- _課題文_:
- - - - -
血液がんで進む 新薬開発とその有効な活用
多剤併用療法で個別化
急性骨髄性白血病では、多剤併用療法が用いられる。ここでも個々の患者さんに応じた治療が選択される。診療ガイドラインでは、若年の場合は高用量*ダウノマイシン+*キロサイド、常用量*イダマイシン+キロサイドが推奨されている。また、予後中間群や不良群には、同種造血幹細胞移植が推奨されている。
*ダウノマイシン=一般名ダウノルビシン *キロサイド=一般名シタラビン *イダマイシン=一般名イダルビシン
年齢や全身状態を考慮した治療選択
「血液がんの個別化医療を考えるときに、大切なのは年齢や全身状態(PS)を考えることです」と、大西さんは話す。
「年齢別の治療成績で見ると、50歳を超えると急に予後が悪くなります。若い世代に効く薬剤や治療を何歳までできるかということが課題です。若い世代と同じ治療に耐えられる人は良い治療成績になりますが、副作用が強く発現して続けられないこともあります。血液がんの治療はほかのがん種よりも強力に行うためです。高齢では耐えられないということもあります」
急性骨髄性白血病でみても、診療ガイドラインでは「高齢者においては合併症が治療成績に及ぼす影響が強いことに留意する必要」「重篤な併存症やPS3以上の場合には、治療関連死亡の危険性が高いため、治療強度の低い治療法またはbest supportive care(BSC)を選択すべきである」と記している。大西さんはこれに付け加える。
「年齢だけではなく、全身状態に合った治療法を選ぶことが個別化の重要な点です。生物年齢だけではなく、個人個人によって老化のスピードは異なるので、同じ年齢でも治療法が変わるケースもあります。検査値はもちろんですが、日ごろの活動性もチェックして治療選択します」
小児で治療成績が良いわけ
血液がんでは、成人よりも小児の治療成績が良いことが知られている。年齢に応じた個別化医療が行われているためだ。「遺伝子異常は加齢により蓄積されるので、年齢を重ねると、白血病そのものの性質が悪くなります。身体も弱ってきます。小児は元気。小児は薬剤をたくさん投与しても耐えられます。体重比にして同じ量を大人に投与できないほどの量でも許容できるのです」
日本がリードする治療分野も

「悪性リンパ腫は、組織型で30種類以上あり、進行度も悪性度も違うため、それぞれに合わせた治療法が行われます」(図3)
- - - - -
- _保存データ_:
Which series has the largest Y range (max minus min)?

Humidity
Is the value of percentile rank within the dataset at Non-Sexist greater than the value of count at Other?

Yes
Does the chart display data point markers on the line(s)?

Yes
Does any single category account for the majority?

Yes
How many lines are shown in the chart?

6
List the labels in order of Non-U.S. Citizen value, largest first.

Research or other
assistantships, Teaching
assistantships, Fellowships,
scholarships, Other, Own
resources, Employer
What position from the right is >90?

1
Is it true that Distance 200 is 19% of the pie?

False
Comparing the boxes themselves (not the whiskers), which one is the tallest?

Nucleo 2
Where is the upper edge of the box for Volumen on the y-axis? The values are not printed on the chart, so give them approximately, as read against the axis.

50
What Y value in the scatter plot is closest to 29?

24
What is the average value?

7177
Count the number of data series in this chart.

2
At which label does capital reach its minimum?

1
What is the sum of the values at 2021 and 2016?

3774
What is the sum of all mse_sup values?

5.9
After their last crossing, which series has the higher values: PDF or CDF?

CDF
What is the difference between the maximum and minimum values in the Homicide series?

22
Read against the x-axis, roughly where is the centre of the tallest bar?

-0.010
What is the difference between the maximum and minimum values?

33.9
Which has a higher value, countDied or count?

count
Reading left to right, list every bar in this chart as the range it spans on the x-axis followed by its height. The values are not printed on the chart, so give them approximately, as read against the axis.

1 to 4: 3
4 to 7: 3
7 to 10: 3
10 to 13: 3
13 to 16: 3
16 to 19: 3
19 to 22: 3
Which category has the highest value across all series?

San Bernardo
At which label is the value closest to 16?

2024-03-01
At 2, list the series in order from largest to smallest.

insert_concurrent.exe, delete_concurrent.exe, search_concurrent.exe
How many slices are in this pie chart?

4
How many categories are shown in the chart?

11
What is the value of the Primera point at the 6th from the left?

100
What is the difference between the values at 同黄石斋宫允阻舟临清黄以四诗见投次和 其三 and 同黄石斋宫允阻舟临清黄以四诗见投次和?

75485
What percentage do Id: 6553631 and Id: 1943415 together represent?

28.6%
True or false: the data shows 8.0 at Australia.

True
- - - - -
- _課題の要件_:
**a.** 血液がんの治療に関する課題文によると、年齢別の治療成績では何歳を超えると急に予後が悪くなりますか。
**b.** 血液がんの治療に関する課題文の最後の文に続けて、その先を書いてください。
保存データの項目は、ここでは参照しなくてかまいません。

- _番号別の解答_:
**a.** 50歳を超えると急に予後が悪くなります。

**b.**
B細胞リンパ腫において、分子標的薬*リツキサンの登場で治療成績が上がったことは、悪性リンパ腫での個別化医療に大きなステップだったという。
そして、日本がリードしているのが、鼻NK/T細胞リンパ腫(NKTCL)の分野だ。欧米に比べてアジアで多く発症する。
診療ガイドラインでは、放射線療法と化学療法(DeVIC療法)を同時に行う治療法が推奨されている(RT-2/3DeVIC療法)。DeVIC療法とは*デカドロン、*エトポシド、*イホマイド、*パラプラチンを併用する治療法だ。
*リツキサン=一般名リツキシマブ *デカドロン=一般名デキサメタゾン *エトポシド=商品名ラステット/ベプシド *イホマイド=一般名イホスファミド *パラプラチン=一般名カルボプラチン
さらに進むターゲット治療に期待
大西さんに、これからの血液がんにおける個別化医療の展望を聞いた。「これまではがん細胞に特徴的な染色体異常がない場合、詳しい遺伝子変異は分かりませんでした。これからは次世代シークエンサー(解析装置)により遺伝子解析が進み、染色体異常の元となる遺伝子の変異を見つけて治療する時代になりました。急性骨髄性白血球のがんの発生や増殖に主にかかわる遺伝子変異は23個にすぎません。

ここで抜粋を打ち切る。